Claremont and Ann Nocenti (who had replaced Louise as X-Editor) first recommended her for taking over X-Factor when series lead Bob Layton left that book. After working closely with the X-team on the Mutant Massacre, having Louise take over New Mutants might have felt like a further consolidation of mutant control, keeping the book ‘in the family’ with a writer who had already committed so much time to the characters and concepts that Claremont hadn’t wanted to give up.
Simonson understood the Mutants, right down to each character’s quirks and dispositions. She knew how to play up Sam Guthrie’s hayseed innocence, Roberto DaCosta’s stubborn hotheadedness, and Illyana Rasputin’s borderline sadistic tendencies. With Louise’s experience creating and writing Power Pack for the previous three years, and artist Bret Blevins’ exaggerated, cartoonish pencils, the book started to feel younger, bursting with ’80s teen cinema energy. A lot of unrequited feelings blossom, an adolescent desire for fashion and shopping is introduced, and Illyana gets downright lusty. Meanwhile, things descend even deeper into weirdness. For a series critically beloved for The Demon Bear Saga and Warlock, being weirder might have seemed impossible. Simonson and Blevins managed to find ways.

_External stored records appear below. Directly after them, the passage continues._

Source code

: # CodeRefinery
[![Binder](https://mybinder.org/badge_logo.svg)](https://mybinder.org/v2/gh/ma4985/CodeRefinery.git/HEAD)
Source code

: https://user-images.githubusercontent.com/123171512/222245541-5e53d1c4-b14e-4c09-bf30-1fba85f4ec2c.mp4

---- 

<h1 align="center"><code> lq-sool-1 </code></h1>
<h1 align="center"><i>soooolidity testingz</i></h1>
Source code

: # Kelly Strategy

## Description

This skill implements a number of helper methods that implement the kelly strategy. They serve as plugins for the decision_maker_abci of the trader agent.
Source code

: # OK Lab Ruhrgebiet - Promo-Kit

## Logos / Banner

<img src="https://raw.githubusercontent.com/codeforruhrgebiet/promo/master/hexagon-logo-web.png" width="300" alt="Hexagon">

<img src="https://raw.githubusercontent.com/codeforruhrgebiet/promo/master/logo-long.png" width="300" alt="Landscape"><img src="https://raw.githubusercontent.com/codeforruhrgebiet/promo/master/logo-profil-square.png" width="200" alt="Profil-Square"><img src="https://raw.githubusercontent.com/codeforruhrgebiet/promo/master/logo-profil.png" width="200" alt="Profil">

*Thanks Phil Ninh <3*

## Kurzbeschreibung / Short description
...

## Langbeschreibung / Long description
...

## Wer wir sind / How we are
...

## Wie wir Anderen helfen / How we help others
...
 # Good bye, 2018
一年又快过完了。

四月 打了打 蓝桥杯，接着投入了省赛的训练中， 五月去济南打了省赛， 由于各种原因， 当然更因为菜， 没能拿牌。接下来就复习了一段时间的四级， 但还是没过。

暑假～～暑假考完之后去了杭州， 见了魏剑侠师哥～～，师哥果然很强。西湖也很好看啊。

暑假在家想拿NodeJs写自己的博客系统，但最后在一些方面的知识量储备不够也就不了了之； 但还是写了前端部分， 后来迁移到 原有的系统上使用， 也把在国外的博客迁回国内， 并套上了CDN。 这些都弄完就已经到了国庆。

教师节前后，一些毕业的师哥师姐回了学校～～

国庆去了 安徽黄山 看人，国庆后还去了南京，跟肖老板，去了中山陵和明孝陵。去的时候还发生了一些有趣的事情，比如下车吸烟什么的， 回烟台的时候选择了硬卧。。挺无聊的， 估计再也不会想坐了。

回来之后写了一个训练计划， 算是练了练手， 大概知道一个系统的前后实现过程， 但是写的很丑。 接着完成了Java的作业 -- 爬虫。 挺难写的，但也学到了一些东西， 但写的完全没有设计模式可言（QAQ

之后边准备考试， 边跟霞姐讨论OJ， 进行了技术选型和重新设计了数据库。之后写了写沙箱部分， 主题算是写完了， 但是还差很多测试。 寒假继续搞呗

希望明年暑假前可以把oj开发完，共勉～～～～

The volume begins with the crew invited to a boozy party by Cannonball’s space-faring girlfriend, galactic rock star Lila Cheney, where Sam gets dosed by a handful of space punks. If that sounds absolutely convoluted and bonkers, boy does this book have some twists for you.
First of all, we spend six or so issues (over a third of the book) with hideous affront to God Bird Brain, a plot-device-as-character monstrosity who was almost certainly conceived as a loveable Warlock-replacement for the team (Warlock, along with Sunspot, were off having adventures in Jo Duffy’s Fallen Angels mini). Thankfully, the story is redirected and concluded during the Fall of the Mutants crossover so that he and his Island of Doctor Moreau send-up friends are completely overshadowed but the most devastating event of New Mutants history.
Doug Ramsey, the least battle-ready of the team, is killed at the end of the story. Gunned down by one of Cameron Hodge’s Smiley’s, Doug’s death suddenly grounds the team—and the reader—in an understanding that none of this is permanent or immortal. The ramifications go on to echo for the rest of Louise’s run, with characters popping in and out, reverting in age, and being replaced altogether. It also throws Illyana through a dangerous loop, seeing her embrace her demonic side.
After a lengthy bout of brooding, the collection ends with a star-hopping sci-fi romp, one which never tries to escape the dark places the characters are in — one of Simonson’s great strengths is that she never drops the emotional through-lines. After Lila is abducted from a show, the team is unfortunately introduced to the endless “oh-woe-is-me” fainting damsel, Gosamyr, a character so unlikeable that she’s one of the few X-Characters to never be invited back to play in later stories (even Bird Brain eventually reappears). Her entire role in the book is for the boys to swoon and the girls to hate — and, of course, to vaguely be a world-destroying danger, a plotline thankfully dropped.
Despite my obvious dislike for some of the new (and failed) cast members, the New Mutants collected in this volume are nonetheless some of the most fun adventures of the series; Claremont’s run bordered on horror, and a year or so after these issues begins the rigid Liefeld era of the book, a time when Simonson did her best to flesh out very half-baked ideas and characters before quietly resigning (or, by some accounts, being muscled out). Sudden Death exemplifies her taking some bold risks, pushing the characters in interesting (if not exactly definitive) ways. Most importantly, the book is filled with obvious care for the property, a love for the characters that might have been lost on a writer who hadn’t spent a considerable amount of her young career with them. She and Blevins manage to turn a beloved, already iconic book into something all their own.